Domain II - Student progress: How students improve on the STAAR year to year.
Domain III - Closing performance gaps: How effective campuses and school districts are closing performance gaps between low- and higher-income students.
Domain IV - Postsecondary readiness: How prepared students are for careers and college after high school. For elementary school students, this category is based on how many of their students are recurrently absent. Middle school students were graded based on drop out rates.

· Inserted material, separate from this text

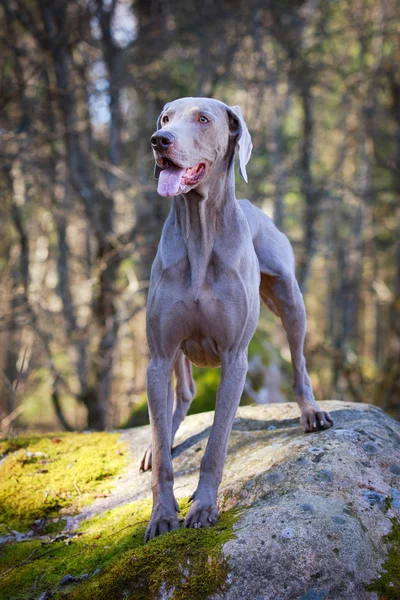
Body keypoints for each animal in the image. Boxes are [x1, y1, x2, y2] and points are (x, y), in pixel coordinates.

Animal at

School districts across the state pulled in less than stellar grades under the state’s new letter-grade accountability system. Throughout Central Texas, districts including Leander, Austin, Bastrop, Dripping Springs, Elgin, Georgetown, Hays, Hutto, Manor and San Marcos received unacceptable grades of D’s and F’s in certain categories.
These are preliminary grades intended to give school districts a look into how the new system will work when it is finalized next year and Leander ISD’s August accountability ratings of Met Standard still stands.
“Both the district overall rating, and all LISD schools, received the Met Standard rating for the official 2016 state accountability system, and we will continue to stay laser-focused on making improvements that help students reach their fullest potential in all areas of learning and growth,” Leander ISD Asst. Superintendent of Community and Government Relations, Veronica Sopher, said.
The new A-F letter grading system has a strong emphasis on the State of Texas Assessments of Academic Readiness (STAAR) performance. Under this A-F accountability system, student performance on the STAAR comprises more than half of the school districts’ and campus’ overall ratings.
“These new A-F ratings are just a symptom of the larger sickness: an unhealthy fixation on standardized testing and standardized expectations,” Texas Association of School Boards Executive Director James B. Crow said. “There are 1,028 school districts in Texas, and no two are exactly the same. Trying to apply the same accountability measures primarily based on one standardized test is a disservice to our kids, their families, and our educators.”
Although this updated does not go into effect until August 2018, these preliminary ratings give the community and the schools insight into what the ratings will portray. In the future schools and districts will receive a single letter grade, but the Texas Education Agency (TEA) released four letter grades, each in a different category, this time around.
“No inferences about official district or campus performance in the 2015-16 school year should be drawn from these ratings, and these ratings should not be considered predictors of future district or campus performance ratings,” TEA Commissioner of Education Mike Morath said in a statement.